CATAPA is a young environmental and social grassroots movement that works from an integrated approach around alternative globalisation and sustainable development, focusing on issues related to mining. We do this through:

  • Awareness and lobbying work;
  • Scientific and legal support of local communities, that are threatened by mining activities;
  • Research and networking;
  • Offering alternatives for a more sustainable extraction, production and consumption of minerals and metals.

 

Why we are active

The current political and economic systems lead to a number of social, cultural, economic, ecological and intergenerational injustices. Moreover, the ecological and climate crisis alerts us to our responsibility to take urgent action. This collective responsibility is greater than ever.

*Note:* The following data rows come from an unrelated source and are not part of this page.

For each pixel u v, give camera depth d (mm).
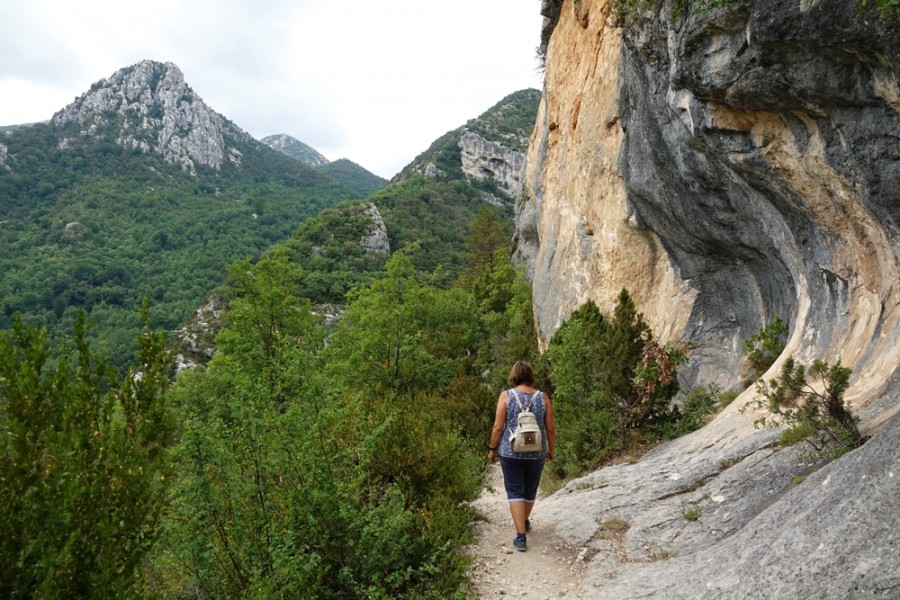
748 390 8406
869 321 6559
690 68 6609
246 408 4465
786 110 5859
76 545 2330
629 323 10094
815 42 4773
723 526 4961
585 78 18141
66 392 2455
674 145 9227
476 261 49156
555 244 20250
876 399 5477
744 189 8094
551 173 22469
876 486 3168
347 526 4418
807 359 7551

CATAPA wants to offer constructive and peaceful solutions to these crises. We focus on the protection of the rights and identity of local communities, who are the victims of the ecological and social impact of multinational mining companies in their region. This has often lead to conflicts in the past. A large power imbalance in these conflicts prevents sovereignty, democracy, dialogue and peaceful solutions.

 

How we work

We always work at the request of and in consultation with local communities. Within our organisation we act democratically. We are guided by values such as integrity, diversity, respect, solidarity, equality, pacifism and dignity. This requires critical and active citizenship, and a driven, sustainable dialogue. The means, the process as well as the goal should correspond to our principles. CATAPA wants to fight against any negativity or apathy and wants to help pave the way for a sustainable future.

 

Target audience

We want to reach:

  • The Flemish population (consumers): actions, activation and awareness around the far-reaching effects of the consumption of natural resources (often from the South) by Western societies.
  • Partners in the national and international civil society: collaborating to achieve joint initiatives and exchange information, including communication in the media and awareness around resource-related issues.
  • Political actors: international, national and regional.
  • Economic actors: companies, shareholders, investors, by lobbying and dialogue.
  • Local farming communities and their representative organisations, trade unions and associations for technical and juridical support and research.